Wednesday, November 30, 2005

"I could wire your jaws shut so tight that you can't move your jaws to talk, and if you can't talk you can't eat."

An article in the New York Times discusses problematic experiences that some patients have had with their doctors. The title quote is what a doctor told someone whom she thought was slowly committing suicide by putting on weight.

Fat people say they know that problem well. It happened last summer to Tina Hedberg of Conover, Wis., who saw a doctor when a diet she was on was no longer eliciting drastic weekly weight loss. The doctor, Ms. Hedberg said, told her that she had a mental problem because she weighed 400 pounds. Ms. Hedberg was trying to commit suicide by getting so fat, the doctor informed her. Then the doctor said Ms. Hedberg had two choices. She could be admitted to a mental institution, or, the doctor said, "I could wire your jaws shut so tight that you can't move your jaws to talk, and if you can't talk you can't eat."

Being morbidly obese puts a person at risk for heart problems, for sure, but did the doctor really need to say that?
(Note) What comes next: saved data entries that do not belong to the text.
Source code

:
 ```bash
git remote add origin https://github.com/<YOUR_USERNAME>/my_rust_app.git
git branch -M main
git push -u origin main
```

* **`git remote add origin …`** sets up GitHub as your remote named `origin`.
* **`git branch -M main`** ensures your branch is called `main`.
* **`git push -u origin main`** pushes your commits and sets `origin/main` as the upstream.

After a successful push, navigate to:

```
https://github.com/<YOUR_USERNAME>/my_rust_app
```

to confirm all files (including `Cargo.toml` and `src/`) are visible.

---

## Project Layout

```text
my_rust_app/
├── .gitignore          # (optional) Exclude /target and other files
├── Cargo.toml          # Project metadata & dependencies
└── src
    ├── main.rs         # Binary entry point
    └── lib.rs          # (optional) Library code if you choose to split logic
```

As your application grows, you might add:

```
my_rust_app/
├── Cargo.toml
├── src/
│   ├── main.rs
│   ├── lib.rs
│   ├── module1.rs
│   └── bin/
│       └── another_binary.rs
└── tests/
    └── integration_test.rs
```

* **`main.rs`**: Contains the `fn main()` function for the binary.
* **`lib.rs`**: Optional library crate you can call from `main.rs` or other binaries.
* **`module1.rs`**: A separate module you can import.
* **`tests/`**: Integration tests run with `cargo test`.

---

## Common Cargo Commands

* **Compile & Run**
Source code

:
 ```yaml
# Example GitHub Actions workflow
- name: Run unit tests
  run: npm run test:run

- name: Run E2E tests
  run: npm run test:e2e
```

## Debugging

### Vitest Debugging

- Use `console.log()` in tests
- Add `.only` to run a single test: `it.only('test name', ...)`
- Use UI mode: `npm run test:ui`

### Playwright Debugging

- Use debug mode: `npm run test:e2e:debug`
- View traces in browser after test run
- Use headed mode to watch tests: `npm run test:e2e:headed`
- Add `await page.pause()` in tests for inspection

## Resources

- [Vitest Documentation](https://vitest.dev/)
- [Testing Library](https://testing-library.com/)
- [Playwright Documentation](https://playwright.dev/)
Could a different, more caring approach have been better?

I've worked with hospitals and doctors (although mostly psychiatrists) in one form or another for a total of over eight years. Although the majority of doctors I've encountered have been genuinely caring and respective of patient needs, it is a slim majority. I have observed terrible attitudes some doctors have towards patients (as evidenced by their statements about patients, sometimes made in front of them), especially those who have a mental illness or a substance abuse problem. Numerous people whom I've talked to at my worksite have complained about how little time their doctor spends with them.

Ms. Wong had come across a bane of the medical profession: the difficult doctor. These doctors may be arrogant or rude, highhanded or dismissive. They drive away patients who need help, and some have been magnets for malpractice claims. And while such doctors have always been part of medicine, medical organizations say they fear that they are increasingly common - doctors, under pressure to see more patients, are spending less and less time with each one and are replacing long discussions with laboratory tests and scans - and that most problem doctors apparently have no idea of their patients' opinions of them.

The moral of the story? Talk to your doctor or nurse staff, demand better treatment if you don't believe you are getting proper care, and if you are able to do so, by all means see another doctor.

1 comment:

  1. That's interesting. Dru and I went to the doctor today and we were commenting on the lack of "good" service. (i.e., people skills) We were talking about the receptionist not the doctors though.